Ever wondered why you can see so well the machine gun fire in those action movies? That’s tracer ammunition in action for you, though this specialized projectile type has very specific uses outside of the movie industry as well…
Tracers are basically bullets or projectiles with a small built-in pyrotechnic charge, usually including phosphorus or magnesium. As this additional charge burns brightly mid air, it makes the projectile trajectory visible to the naked eye in daylight, and extremely bright at night time. The NATO and US standards burn typically red, while the Russian and Chinese tracers generate a green light. Tracer bullets are typically marked with a different colored projectile tip.
We can differentiate 3 main variants: bright-, subdued- and dim tracers. Bright is the standard version that – surprise! – burns brightly from start to finish. Tracer works both ways however and it can also easily give away the position of the soldier, thus other improved versions had to be developed. The subdued tracer is a great example for this, as it lights up only after about a 100 yards or so, protecting the gunners position.
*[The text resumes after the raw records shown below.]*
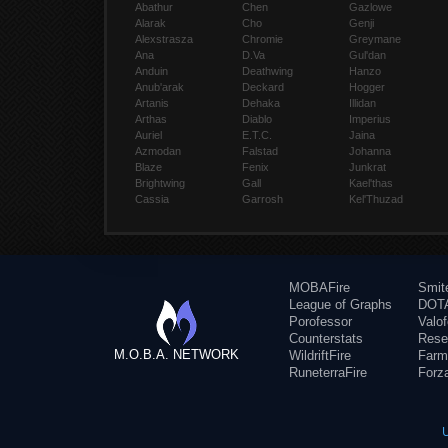
Abathur
Chen
Gazlowe
Alarak
Cho
Genji
Alexstrasza
Chromie
Greymane
Ana
D.Va
Gul'dan
Anduin
Deathwing
Hanzo
Anub'arak
Deckard
Hogger
Artanis
Dehaka
Illidan
Arthas
Diablo
Imperius
Auriel
E.T.C.
Jaina
Azmodan
Falstad
Johanna
Blaze
Fenix
Junkrat
Brightwing
Gall
Kael'thas
Cassia
Garrosh
Kel'Thuzad
MOBAFire
Smit
League of Graphs
DOTA
Porofessor
Valo
Counterstats
Rese
M.O.B.A. NETWORK
WildriftFire
Farm
RuneterraFire
Forz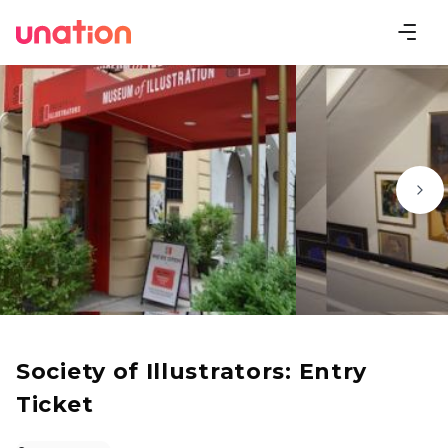
Society of Illustrators: Entry
Ticket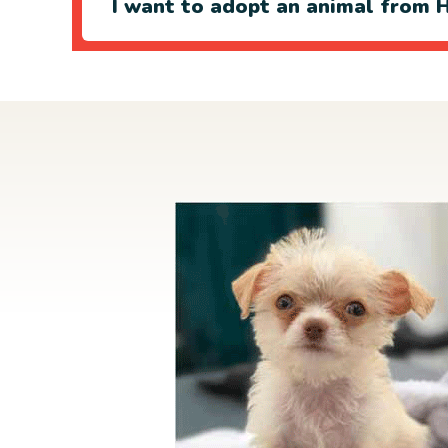
I want to adopt an animal from H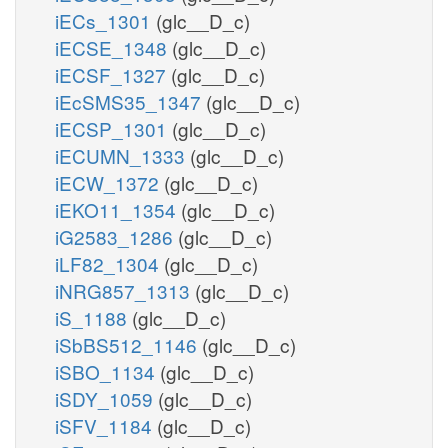
iECs_1301
(glc__D_c)
iECSE_1348
(glc__D_c)
iECSF_1327
(glc__D_c)
iEcSMS35_1347
(glc__D_c)
iECSP_1301
(glc__D_c)
iECUMN_1333
(glc__D_c)
iECW_1372
(glc__D_c)
iEKO11_1354
(glc__D_c)
iG2583_1286
(glc__D_c)
iLF82_1304
(glc__D_c)
iNRG857_1313
(glc__D_c)
iS_1188
(glc__D_c)
iSbBS512_1146
(glc__D_c)
iSBO_1134
(glc__D_c)
iSDY_1059
(glc__D_c)
iSFV_1184
(glc__D_c)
Dim tracers go even further than this, as they are mostly visible by night vision equipment only.
Their use is actually surprisingly varied, though the main goal is simple – to help the gunners correct their aim without having to look into their sights. For the longest time soldiers had to correct their aim by watching the impact location of their bullets, however this became more and more difficult as the guns effective range increased. In the early 1900’s ammunition designers worked on a few radical concepts to make the bullets more visible, ranging from so called „spotlight” bullets that created a flash or smoke puff upon impact, to bullets leaving a trail of smoke. None of them were successful however, until the United Kingdom developed the first tracers in 1915.
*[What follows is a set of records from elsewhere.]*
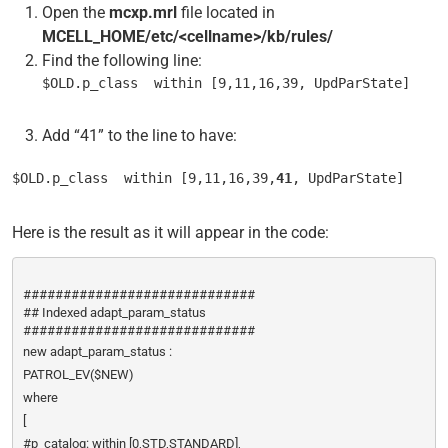
Open the
mcxp.mrl
file located in
MCELL_HOME/etc/<cellname>/kb/rules/
Find the following line:
$OLD.p_class  within [9,11,16,39, UpdParState]
Add “41” to the line to have:
$OLD.p_class  within [9,11,16,39,
41
, UpdParState]
Here is the result as it will appear in the code:
#############################
## Indexed adapt_param_status
#############################
new adapt_param_status :
PATROL_EV($NEW)
where
[
#p_catalog: within [0,STD,STANDARD],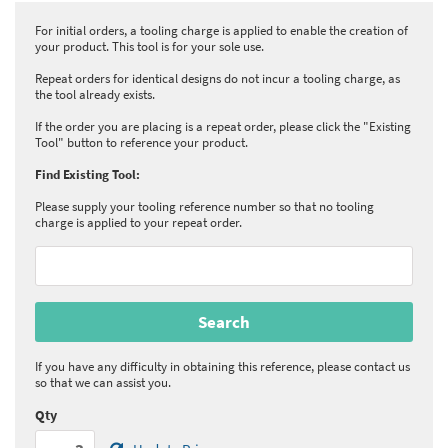
For initial orders, a tooling charge is applied to enable the creation of
your product. This tool is for your sole use.
Repeat orders for identical designs do not incur a tooling charge, as
the tool already exists.
If the order you are placing is a repeat order, please click the "Existing
Tool" button to reference your product.
Find Existing Tool:
Please supply your tooling reference number so that no tooling
charge is applied to your repeat order.
If you have any difficulty in obtaining this reference, please contact us
so that we can assist you.
Qty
Since it’s development it was mostly used with machine guns that could benefit from it the most. Typically every fifth round in the machine gun belts is tracer ammunition, to support the aim of the gunners. This was used both with portable and fixed machine guns –airplanes thought to especially benefit from it, as in the air there was no impact location from missed bullets, that the gunners could have used to adjust their aim. It turned out to be a double edged sword however, as it has been discovered that an optical illusion often tricked the gunners believing that the tracers hit the enemy aircraft, while in reality they zoomed past behind it, eventually forcing them to rely on their sights once again. In the end tracer became obsolete with most fighter aircraft, as these days missiles are the preferred air to air weapon, and the gun sights are radar directed anyway.
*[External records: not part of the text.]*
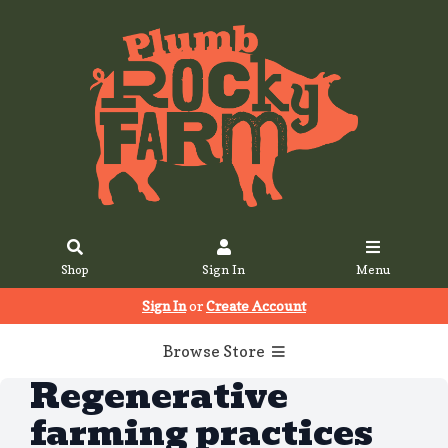
Shop
Sign In
Menu
Sign In
or
Create Account
Browse Store
Regenerative
farming practices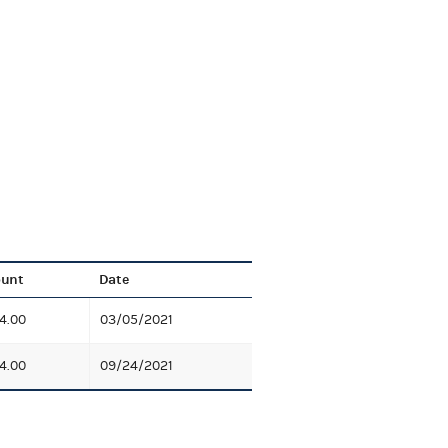
unt
Date
4.00
03/05/2021
4.00
09/24/2021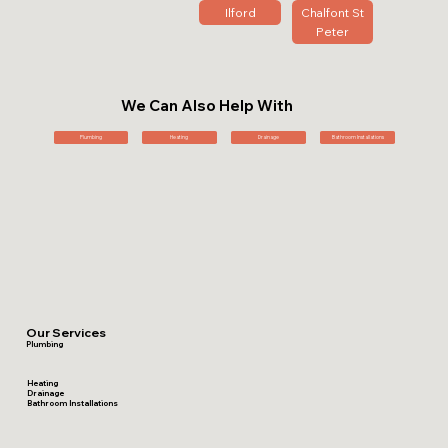
Ilford
Chalfont St
Peter
We Can Also Help With
Plumbing
Heating
Drainage
Bathroom Installations
Our Services
Plumbing
Heating
Drainage
Bathroom Installations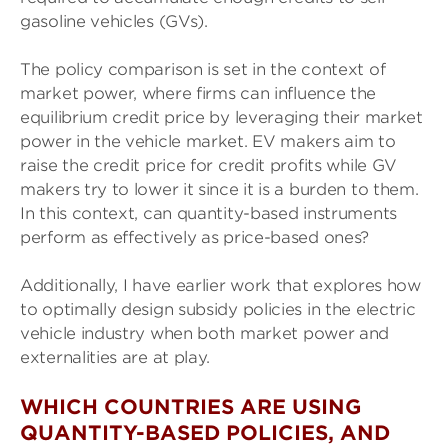
gasoline vehicles (GVs).
The policy comparison is set in the context of
market power, where firms can influence the
equilibrium credit price by leveraging their market
power in the vehicle market. EV makers aim to
raise the credit price for credit profits while GV
makers try to lower it since it is a burden to them.
In this context, can quantity-based instruments
perform as effectively as price-based ones?
Additionally, I have earlier work that explores how
to optimally design subsidy policies in the electric
vehicle industry when both market power and
externalities are at play.
WHICH COUNTRIES ARE USING
QUANTITY-BASED POLICIES, AND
Tracers can work as excellent target markers as well, platoon- and squad leaders can use it to great effect to direct their solders’ fire to right target. Due to their nature they can also come in handy in emergency signalling. And that’s still not all! They also have been loaded towards the end of the machine gun belts to warn the gunners that they are about to run out of ammunition. Again this had a different effect on the ground and in the air, and once again aviation got the shorter side of the straw… During the Second World War the Soviet Air Force used tracers in this role, however as soon as the enemy pilots picked up on the meaning of this, the Soviet pilots ended up in very difficult situations. There was no such problem on the ground however, machine gun operators got typically covering fire until the reload was complete anyway.
Last but not least, these bullets have a mild incendiary effect as well thanks to their pyrotechnical charges, that can ignite flammable substances on impact. This was used to great effect against German Zeppelins in World War One. This is also the reason why the use of tracer ammunition is very restricted in most countries. Infamously the 2009 massive fires around Marseilles (France) were caused by a French Foreign Legion exercise, when the tracers ignited the bone dry vegetation in the summer heat.